Algún año que faltaba maduración en la uva, tardaba algo más en perder ese sabor amargo que tiene el vino cuando no está bien fermentado. Las cubas se las probaba por el espitín, una espita pequeña situada por encima de la espita grande y era costumbre llevar a la bodega a los amigos para ver que les parecía el vino, “…al que va a la bodega, por vez se le cuenta, y el que no bebe, bobo va y bobo vuelve…”.
Mi abuelo se pasaba medio invierno podando, se daba unas buenas jabardas, ya lo decía el refrán “…pódame helando y no me podes llorando…”. Mientras las heladas blanquean los campos y los chupiteles colgaban del tejado en las mañanas del crudo invierno castellano, hay que podar la viña. Recogía los aperos de la cachapera y empezaba a cortar los largos sarmientos viejos, dejando los brazos o varas, uno para cada punto cardinal y en ellos se dejan dos yemas por brazo más «la ciega«, para posibles heladas, de donde saldrán los pámpanos que crecerán echando las hojas y frutos de la cosecha venidera, de la importancia de la poda da fe “…mi padre tiene una viña, que Ni la poda, Ni la cava, …Ni tampoco la vendimia…”.
Después de la poda hay que sarmentar para recoger los palos, para eso se llevaba siempre al pequeño de la casa, pero los manojos los hacia mi abuelo, era un artista había que tener habilidad para caponar bien un manojo y que durara todo el año para atender con ellos el hogar, el enroje, o para asar las chuletillas en verano.

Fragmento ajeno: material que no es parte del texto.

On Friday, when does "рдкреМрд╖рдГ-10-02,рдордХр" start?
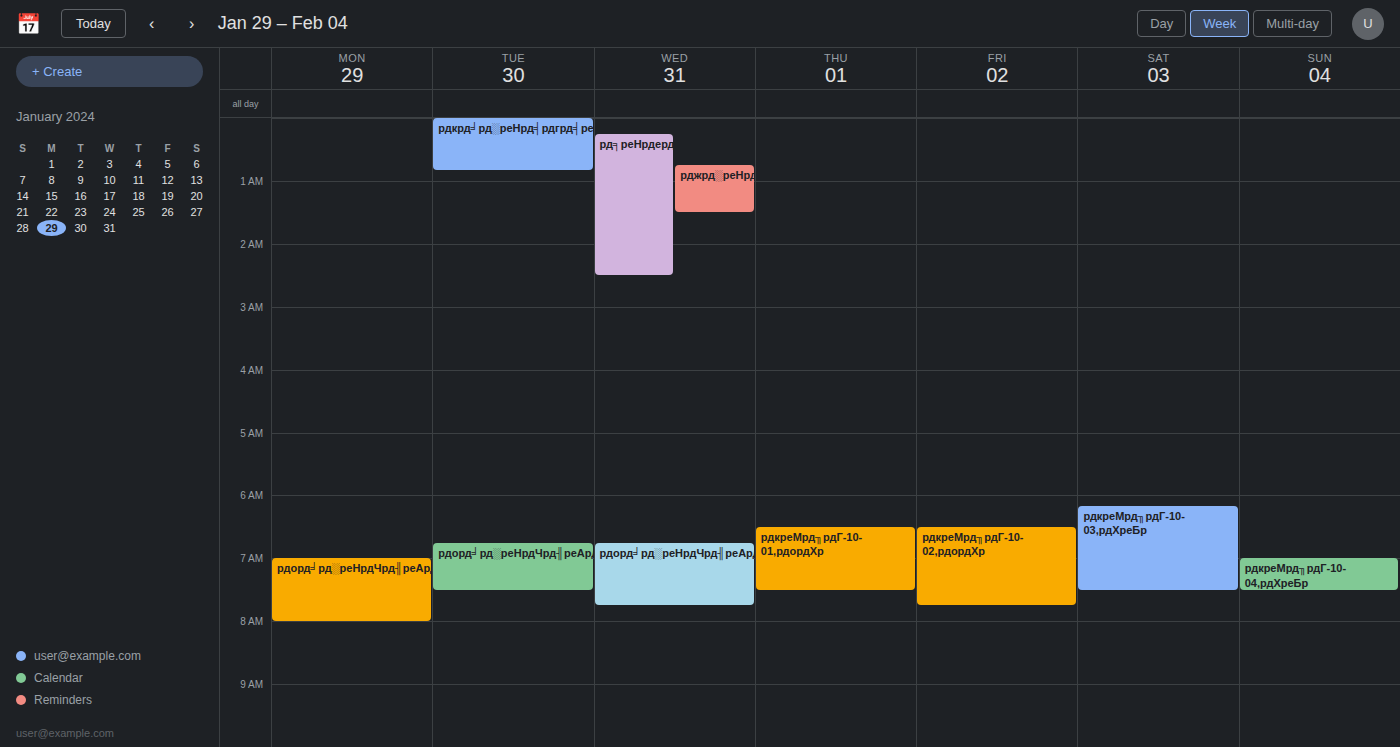
6:30 AMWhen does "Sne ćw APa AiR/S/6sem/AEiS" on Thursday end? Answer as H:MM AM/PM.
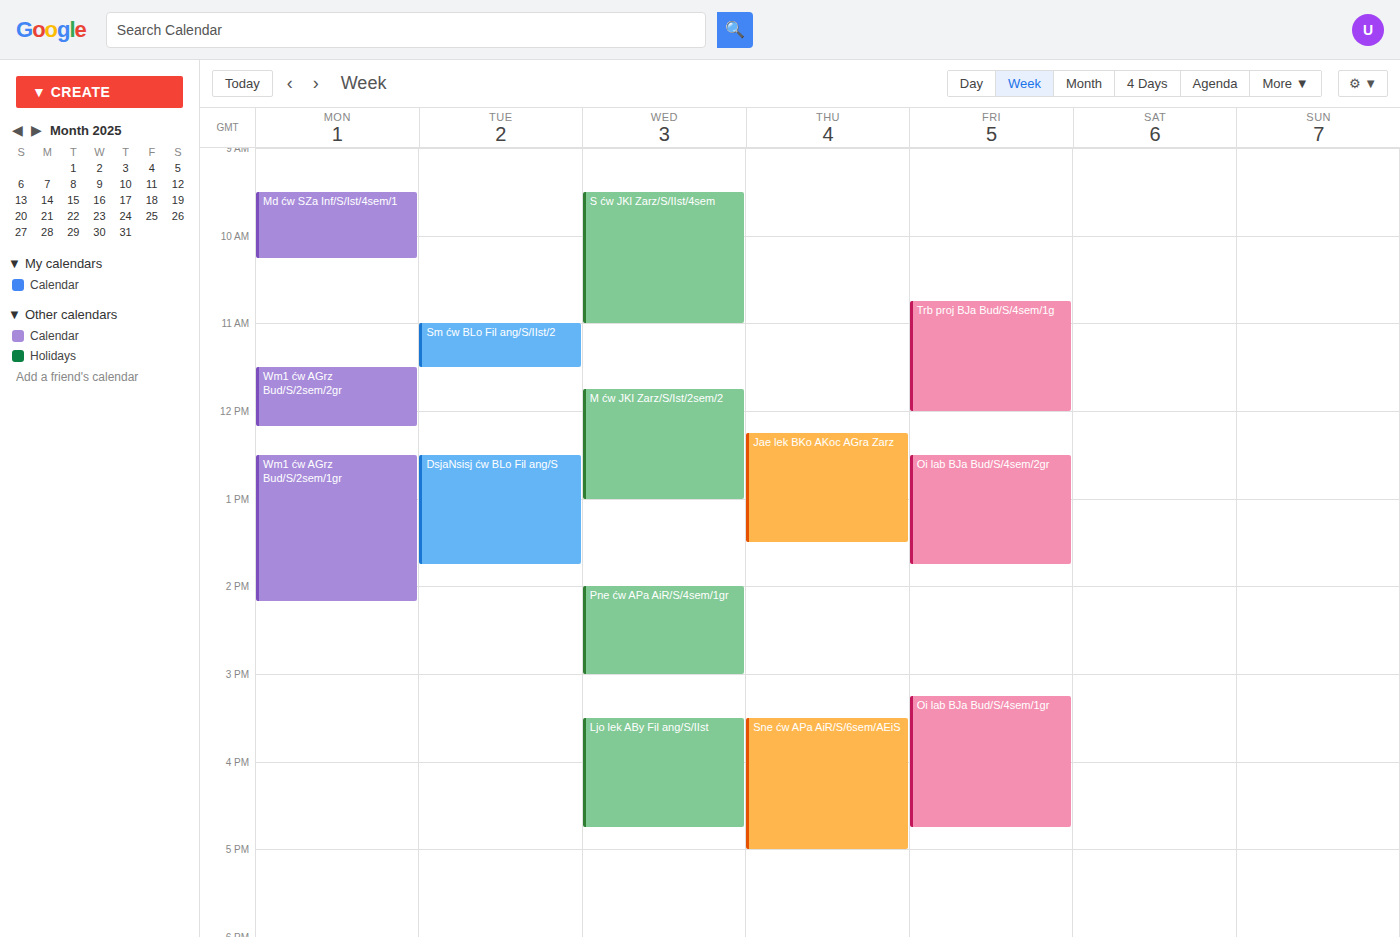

Limpia ya la viña de palos, se escotorra, escabucha y alumbra dejando las cepas libres de yerbas, raicillas y tierra, ya entrada la primavera se arropan las cepas, para acollarlas, una vez que se han aireado y beneficiado de las lluvias de abril y mayo. Así, tras los cuidados más normales de escarda, abonado y azufrado, en primavera y verano, se llega nuevamente al otoño y vuelve la vendimia… La rueda sigue… y no olvides “…antes de casar, ten casa en que morar, tierras en que labrar y viñas que podar…”.
Después de la concentración parcelaria a finales de los 60, los pocos majuelos que quedaron fueron levantados o abandonados hasta el punto, que diez años después no había ni un solo majuelo en el pueblo. Hace unos años, se empezó a recuperar la plantación de nuevos majuelos, algunos con técnicas modernas de espaldera y variedades bien adaptadas a la zona, otros al modo tradicional de vaso, en ninguno de los casos con intención comercial, sino para su entretenimiento y disfrute. También está la citada bodega Zarzavilla que, aunque traía la uva de la zona de Ribera de Duero, toda la elaboración se hacía en ella.
Y después de todo esto “…de vendimia a Navidad, todo es coser y cantar…”.